A lot of crates have peculiar requirements about their environments. Can you talk about how Crater handles that and specifically is it possible to customise the environment in which my crates are built on Crater?

So the environment doesn't have any kind of network access for obvious security reasons, so you can't install the dependencies yourself but the build environment runs inside Docker. We have these big Docker images, 4GB, which have most of the system dependencies used in the ecosystem installed. You can easily check whether your crate works or not with docs.rs: since recently it uses the same build code as Crater, so if it builds on docs.rs it builds on Crater as well. And if it doesn't build, you can file an issue, probably the docs.rs issue tracker is the best place, and if there are Ubuntu 18.04 packages available we are just going to install them on the build environment, and then your package will work.

How long does it take to run Crater on all of the crates?

Okay, so that actually varies a lot because we are making constant changes to the build environment, changes with the virtual machines and such. I think at the moment running cargo test on the entire ecosystem takes a week and running cargo check, which we actually do for some PRs, takes three days: if there is a pull request that we know is risky and could break code, we usually run Crater beforehand just on that and in those cases we usually do cargo check because is faster. The times really vary mostly because we make a lot of changes to the virtual machines.

Is it possible to supply the Crater run with more runners to speed up the process?
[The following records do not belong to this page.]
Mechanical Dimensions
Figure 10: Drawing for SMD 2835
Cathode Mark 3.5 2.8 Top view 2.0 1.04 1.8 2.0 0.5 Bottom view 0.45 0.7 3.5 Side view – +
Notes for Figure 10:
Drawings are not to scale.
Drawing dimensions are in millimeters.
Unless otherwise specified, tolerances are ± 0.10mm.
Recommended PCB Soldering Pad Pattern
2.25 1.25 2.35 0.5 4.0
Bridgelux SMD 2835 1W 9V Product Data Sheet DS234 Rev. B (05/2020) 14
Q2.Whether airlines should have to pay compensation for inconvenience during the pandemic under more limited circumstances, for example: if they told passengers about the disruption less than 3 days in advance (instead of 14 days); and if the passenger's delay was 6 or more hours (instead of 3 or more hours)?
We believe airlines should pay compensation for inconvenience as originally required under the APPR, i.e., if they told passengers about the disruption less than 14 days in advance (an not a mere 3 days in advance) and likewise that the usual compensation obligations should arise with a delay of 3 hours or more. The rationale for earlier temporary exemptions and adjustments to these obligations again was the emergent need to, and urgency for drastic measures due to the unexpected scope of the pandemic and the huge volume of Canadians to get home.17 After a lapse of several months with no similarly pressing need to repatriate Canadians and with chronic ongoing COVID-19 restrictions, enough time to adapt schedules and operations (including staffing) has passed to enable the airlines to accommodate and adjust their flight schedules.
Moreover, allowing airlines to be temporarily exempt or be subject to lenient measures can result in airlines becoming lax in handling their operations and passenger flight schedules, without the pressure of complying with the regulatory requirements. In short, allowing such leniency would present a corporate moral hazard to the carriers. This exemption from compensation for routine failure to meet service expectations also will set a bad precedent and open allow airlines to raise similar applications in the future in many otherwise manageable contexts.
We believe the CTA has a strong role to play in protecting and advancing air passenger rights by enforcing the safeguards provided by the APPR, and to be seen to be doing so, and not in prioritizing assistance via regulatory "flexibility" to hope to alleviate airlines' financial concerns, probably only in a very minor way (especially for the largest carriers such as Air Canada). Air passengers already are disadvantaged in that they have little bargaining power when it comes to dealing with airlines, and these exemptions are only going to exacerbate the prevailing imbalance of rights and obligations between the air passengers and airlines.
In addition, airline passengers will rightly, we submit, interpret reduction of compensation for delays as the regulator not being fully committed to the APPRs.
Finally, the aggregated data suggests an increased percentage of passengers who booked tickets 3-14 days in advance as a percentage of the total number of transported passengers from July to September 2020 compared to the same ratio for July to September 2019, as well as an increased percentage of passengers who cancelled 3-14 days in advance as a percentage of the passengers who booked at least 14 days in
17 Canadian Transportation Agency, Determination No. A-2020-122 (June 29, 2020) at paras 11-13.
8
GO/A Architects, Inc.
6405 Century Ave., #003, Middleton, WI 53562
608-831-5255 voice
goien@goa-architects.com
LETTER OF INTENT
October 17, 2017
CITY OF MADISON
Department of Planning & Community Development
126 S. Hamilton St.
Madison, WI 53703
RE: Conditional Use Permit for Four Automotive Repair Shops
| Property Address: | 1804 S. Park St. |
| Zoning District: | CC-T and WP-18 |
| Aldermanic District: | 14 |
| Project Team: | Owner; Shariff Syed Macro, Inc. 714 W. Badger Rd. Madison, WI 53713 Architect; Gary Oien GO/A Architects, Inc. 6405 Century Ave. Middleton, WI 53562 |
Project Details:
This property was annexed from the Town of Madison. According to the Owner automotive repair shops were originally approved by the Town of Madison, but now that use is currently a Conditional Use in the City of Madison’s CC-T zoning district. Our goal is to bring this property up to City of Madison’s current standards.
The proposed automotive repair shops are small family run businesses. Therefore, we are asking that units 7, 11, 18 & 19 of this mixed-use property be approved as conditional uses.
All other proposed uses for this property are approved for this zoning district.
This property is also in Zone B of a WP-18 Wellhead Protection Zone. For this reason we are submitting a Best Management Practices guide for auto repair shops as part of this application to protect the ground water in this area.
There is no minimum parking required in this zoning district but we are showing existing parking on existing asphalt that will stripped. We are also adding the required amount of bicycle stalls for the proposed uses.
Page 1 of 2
I think we could. At the moment, we are just in a sweet spot because we have enough experiments that we fill out the servers, we don't have any idle time, and the queue is not that long. If we had more servers then the end result is that for a bunch of time the server is going to be idle so we are just wasting resources. We have actually more sponsorship offers from corporations, so if we reach a point where the queue is not sustainable anymore we are going to get agents from them before asking the community. Also Crater is really heavy on resources: at the moment I think we have 24 cores and 48GB of RAM, 4 terabytes of disk space, so it's not something where you can throw out some small virtual machine and get meaningful results out of it.